**Collected material**
--

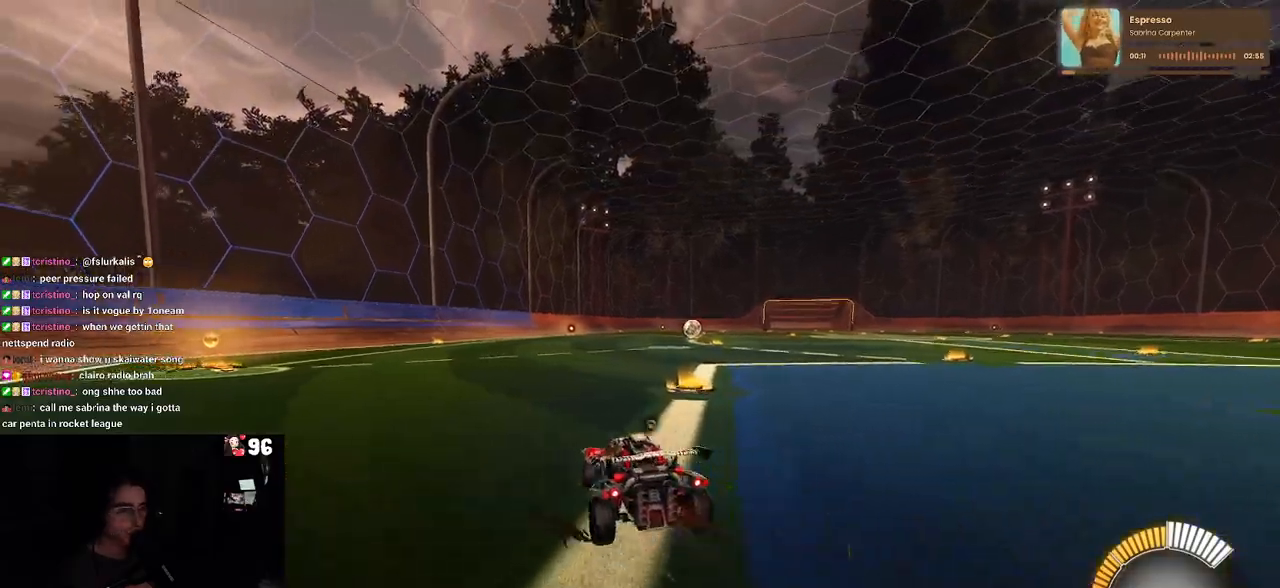
{"buttons": [], "left_stick": "center", "right_stick": "center", "events": [[50, "TRIANGLE", "up"], [83, "left_stick", "center"], [300, "DPAD_UP", "down"], [317, "R2", "up"], [383, "DPAD_UP", "up"]]}
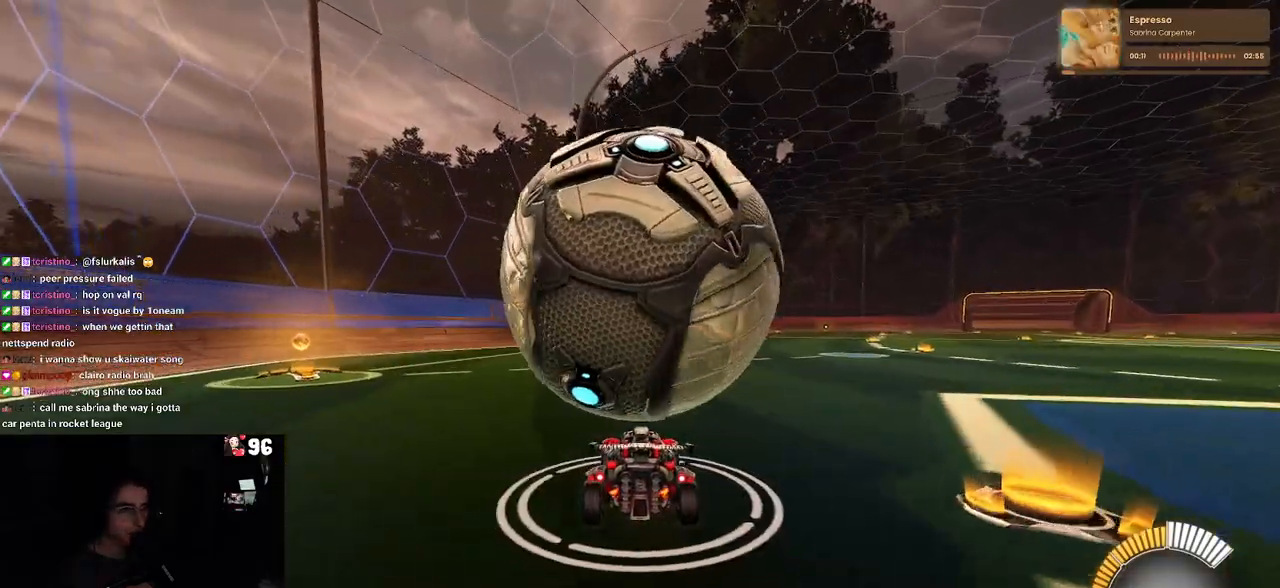
{"buttons": ["R2"], "left_stick": "center", "right_stick": "center", "events": [[250, "left_stick", "right"], [283, "R2", "down"], [450, "left_stick", "center"]]}
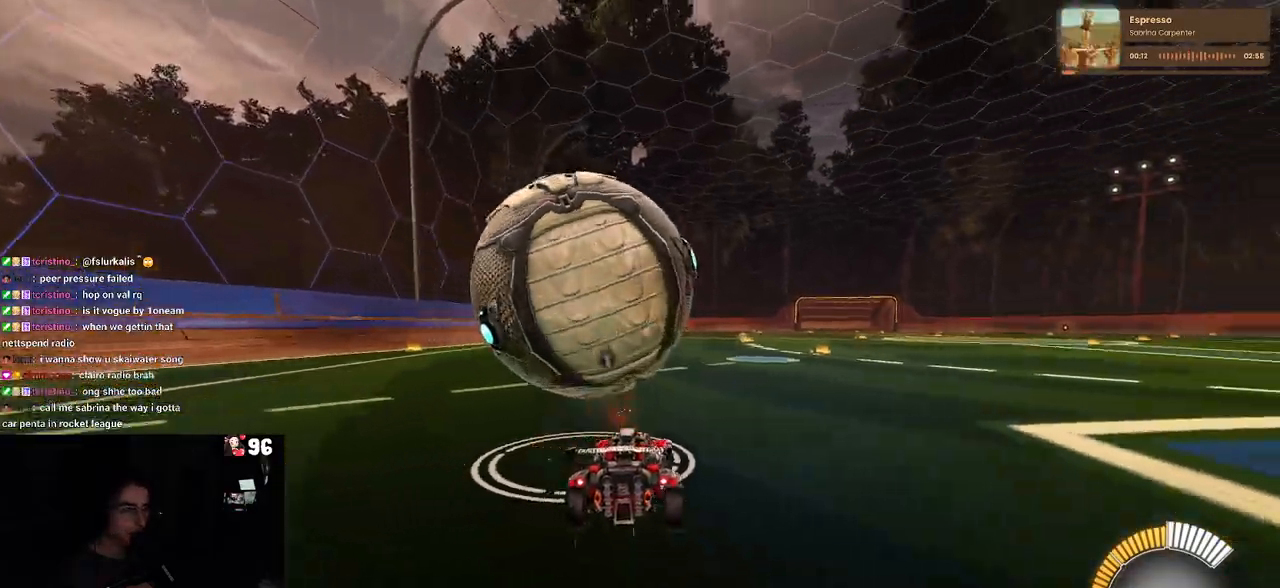
{"buttons": ["R1", "R2"], "left_stick": "left", "right_stick": "center", "events": [[17, "R1", "down"], [167, "left_stick", "left"]]}
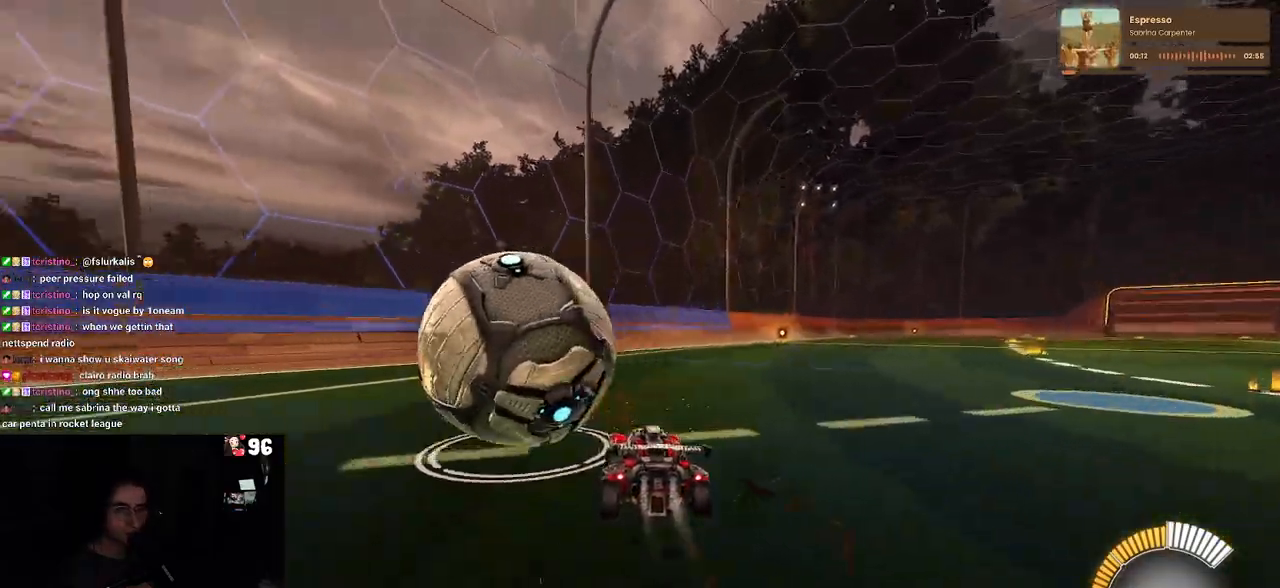
{"buttons": ["L2", "R2"], "left_stick": "center", "right_stick": "center", "events": [[33, "R1", "up"], [150, "R1", "down"], [150, "TRIANGLE", "down"], [183, "left_stick", "center"], [233, "left_stick", "right"], [317, "TRIANGLE", "up"], [350, "left_stick", "center"], [367, "R1", "up"], [450, "L2", "down"]]}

--

**Problem details**
Copy each line of the listing in which the word "TRIANGLE" can be found.

**Answer section**
{"buttons": [], "left_stick": "center", "right_stick": "center", "events": [[50, "TRIANGLE", "up"], [83, "left_stick", "center"], [300, "DPAD_UP", "down"], [317, "R2", "up"], [383, "DPAD_UP", "up"]]}
{"buttons": ["L2", "R2"], "left_stick": "center", "right_stick": "center", "events": [[33, "R1", "up"], [150, "R1", "down"], [150, "TRIANGLE", "down"], [183, "left_stick", "center"], [233, "left_stick", "right"], [317, "TRIANGLE", "up"], [350, "left_stick", "center"], [367, "R1", "up"], [450, "L2", "down"]]}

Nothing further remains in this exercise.